I Downloaded the app, watched the videos, Passed all the background checks and so on, Now I get is a message saying " Sorry there aren't any delivery openings in your area, Please try back in A-day or 2 To see if openings become available." I was allowed to Download the app because it said there were openings in my city which is Las Vegas. I went through the whole process I'm ready to start working, Every time I Refresh the app I get the same message. How can I have downloaded the app if there was nothing available in Vegas. I don't understand what's going on.


----------



## GrumpZilla (Nov 7, 2019)

I had the same thing for almost a month then I got an email saying to log in the app and start accepting blocks. Seems not to happen to many, but it does happen.Guessing they are just over accepting and preparing for the holiday season.


----------



## BigJohn (Jan 27, 2016)

KathyG said:


> I Downloaded the app, watched the videos, Passed all the background checks and so on, Now I get is a message saying " Sorry there aren't any delivery openings in your area, Please try back in A-day or 2 To see if openings become available." I was allowed to Download the app because it said there were openings in my city which is Las Vegas. I went through the whole process I'm ready to start working, Every time I Refresh the app I get the same message. How can I have downloaded the app if there was nothing available in Vegas. I don't understand what's going on.


Um, timing?

Maybe when you went to download the app and start the process there were only 2 slots available. But by the time you finished everything those 2 slots were filled.


----------



## peteyvavs (Nov 18, 2015)

KathyG said:


> I Downloaded the app, watched the videos, Passed all the background checks and so on, Now I get is a message saying " Sorry there aren't any delivery openings in your area, Please try back in A-day or 2 To see if openings become available." I was allowed to Download the app because it said there were openings in my city which is Las Vegas. I went through the whole process I'm ready to start working, Every time I Refresh the app I get the same message. How can I have downloaded the app if there was nothing available in Vegas. I don't understand what's going on.

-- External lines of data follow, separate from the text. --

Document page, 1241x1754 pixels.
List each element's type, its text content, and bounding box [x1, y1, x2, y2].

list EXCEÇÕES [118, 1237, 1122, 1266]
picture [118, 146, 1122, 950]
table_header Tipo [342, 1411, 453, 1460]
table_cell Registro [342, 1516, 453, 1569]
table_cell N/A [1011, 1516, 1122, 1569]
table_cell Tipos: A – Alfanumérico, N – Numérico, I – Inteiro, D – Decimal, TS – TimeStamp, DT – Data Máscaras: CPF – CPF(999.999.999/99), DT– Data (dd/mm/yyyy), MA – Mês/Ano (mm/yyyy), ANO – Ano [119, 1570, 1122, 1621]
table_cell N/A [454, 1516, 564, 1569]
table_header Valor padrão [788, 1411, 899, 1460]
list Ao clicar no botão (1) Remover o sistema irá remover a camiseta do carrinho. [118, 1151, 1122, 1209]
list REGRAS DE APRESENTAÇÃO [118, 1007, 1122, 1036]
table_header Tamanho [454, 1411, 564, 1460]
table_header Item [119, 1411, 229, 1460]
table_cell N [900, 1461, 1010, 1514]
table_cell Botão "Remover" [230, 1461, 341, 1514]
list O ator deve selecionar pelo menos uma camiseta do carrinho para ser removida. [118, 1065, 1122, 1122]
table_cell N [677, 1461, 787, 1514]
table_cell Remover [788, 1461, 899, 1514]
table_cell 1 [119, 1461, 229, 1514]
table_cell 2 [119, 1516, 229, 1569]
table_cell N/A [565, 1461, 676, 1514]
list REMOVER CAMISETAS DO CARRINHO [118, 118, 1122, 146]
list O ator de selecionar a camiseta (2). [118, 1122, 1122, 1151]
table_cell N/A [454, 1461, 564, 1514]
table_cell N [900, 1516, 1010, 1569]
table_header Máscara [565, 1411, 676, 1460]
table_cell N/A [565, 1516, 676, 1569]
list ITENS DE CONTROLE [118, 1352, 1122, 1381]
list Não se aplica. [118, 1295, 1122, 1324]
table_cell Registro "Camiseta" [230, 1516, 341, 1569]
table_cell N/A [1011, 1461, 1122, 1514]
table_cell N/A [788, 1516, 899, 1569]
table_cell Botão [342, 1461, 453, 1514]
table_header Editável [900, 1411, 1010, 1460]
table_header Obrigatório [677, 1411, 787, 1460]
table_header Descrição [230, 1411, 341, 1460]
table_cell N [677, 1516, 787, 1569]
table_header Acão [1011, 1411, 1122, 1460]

What company app did you download


----------



## BigJohn (Jan 27, 2016)

peteyvavs said:


> What company app did you download


Since this is the Flex forum, we can be pretty sure he is talking about the Amazon Flex app.


----------



## oicu812 (Aug 29, 2016)

Anyone can download the app whether there are openings or not.


----------



## tohunt4me (Nov 23, 2015)

KathyG said:


> I Downloaded the app, watched the videos, Passed all the background checks and so on, Now I get is a message saying " Sorry there aren't any delivery openings in your area, Please try back in A-day or 2 To see if openings become available." I was allowed to Download the app because it said there were openings in my city which is Las Vegas. I went through the whole process I'm ready to start working, Every time I Refresh the app I get the same message. How can I have downloaded the app if there was nothing available in Vegas. I don't understand what's going on.


Theres always " UBER EATS " !


----------



## peteyvavs (Nov 18, 2015)

tohunt4me said:


> Theres always " UBER EATS " !


There's also Walmart


----------



## tohunt4me (Nov 23, 2015)

peteyvavs said:


> There's also Walmart


IM THINKING ABOUT WAL MART !


----------



## peteyvavs (Nov 18, 2015)

tohunt4me said:


> IM THINKING ABOUT WAL MART !


It's a step up from U/L, a small step mind you, but never the less a step up.


----------